[Stored data entries]
:::

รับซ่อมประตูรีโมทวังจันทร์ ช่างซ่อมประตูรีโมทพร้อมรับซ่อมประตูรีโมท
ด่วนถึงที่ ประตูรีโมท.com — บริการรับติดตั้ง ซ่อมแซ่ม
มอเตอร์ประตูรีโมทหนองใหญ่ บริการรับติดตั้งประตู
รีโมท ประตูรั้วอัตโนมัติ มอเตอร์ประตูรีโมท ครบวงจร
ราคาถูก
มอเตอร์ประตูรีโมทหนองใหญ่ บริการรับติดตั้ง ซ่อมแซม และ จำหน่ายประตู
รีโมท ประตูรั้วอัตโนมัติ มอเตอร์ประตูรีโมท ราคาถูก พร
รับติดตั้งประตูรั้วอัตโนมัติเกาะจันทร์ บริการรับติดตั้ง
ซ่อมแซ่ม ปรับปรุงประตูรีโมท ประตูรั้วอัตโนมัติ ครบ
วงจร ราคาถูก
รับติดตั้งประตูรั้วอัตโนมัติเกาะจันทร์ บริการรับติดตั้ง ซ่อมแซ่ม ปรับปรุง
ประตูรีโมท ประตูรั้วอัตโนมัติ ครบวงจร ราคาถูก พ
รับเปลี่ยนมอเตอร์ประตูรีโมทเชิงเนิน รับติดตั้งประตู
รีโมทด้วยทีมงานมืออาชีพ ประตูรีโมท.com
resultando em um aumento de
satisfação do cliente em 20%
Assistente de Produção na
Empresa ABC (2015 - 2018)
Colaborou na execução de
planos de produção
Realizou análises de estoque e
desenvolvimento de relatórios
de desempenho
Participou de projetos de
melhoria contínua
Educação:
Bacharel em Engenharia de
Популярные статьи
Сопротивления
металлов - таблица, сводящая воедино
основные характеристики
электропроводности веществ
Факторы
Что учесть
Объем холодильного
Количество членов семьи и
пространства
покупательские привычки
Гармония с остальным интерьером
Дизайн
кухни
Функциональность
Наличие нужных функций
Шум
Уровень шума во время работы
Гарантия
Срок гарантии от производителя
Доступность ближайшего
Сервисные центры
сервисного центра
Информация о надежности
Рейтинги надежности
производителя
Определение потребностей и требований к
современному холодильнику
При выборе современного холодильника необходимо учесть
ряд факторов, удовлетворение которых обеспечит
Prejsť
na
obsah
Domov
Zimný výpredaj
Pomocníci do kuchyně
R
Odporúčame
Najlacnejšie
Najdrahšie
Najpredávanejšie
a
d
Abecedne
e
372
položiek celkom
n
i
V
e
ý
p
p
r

:::

Task goal - Copy the entries word for word, from their first line through the line that contains "รับติดตั้งประตูรั้วอัตโนมัติเกาะจันทร์ บริการรับติดตั้ง ซ่อมแซ่ม", including both of those lines.

Response to this task -
รับซ่อมประตูรีโมทวังจันทร์ ช่างซ่อมประตูรีโมทพร้อมรับซ่อมประตูรีโมท
ด่วนถึงที่ ประตูรีโมท.com — บริการรับติดตั้ง ซ่อมแซ่ม
มอเตอร์ประตูรีโมทหนองใหญ่ บริการรับติดตั้งประตู
รีโมท ประตูรั้วอัตโนมัติ มอเตอร์ประตูรีโมท ครบวงจร
ราคาถูก
มอเตอร์ประตูรีโมทหนองใหญ่ บริการรับติดตั้ง ซ่อมแซม และ จำหน่ายประตู
รีโมท ประตูรั้วอัตโนมัติ มอเตอร์ประตูรีโมท ราคาถูก พร
รับติดตั้งประตูรั้วอัตโนมัติเกาะจันทร์ บริการรับติดตั้ง
ซ่อมแซ่ม ปรับปรุงประตูรีโมท ประตูรั้วอัตโนมัติ ครบ
วงจร ราคาถูก
รับติดตั้งประตูรั้วอัตโนมัติเกาะจันทร์ บริการรับติดตั้ง ซ่อมแซ่ม ปรับปรุง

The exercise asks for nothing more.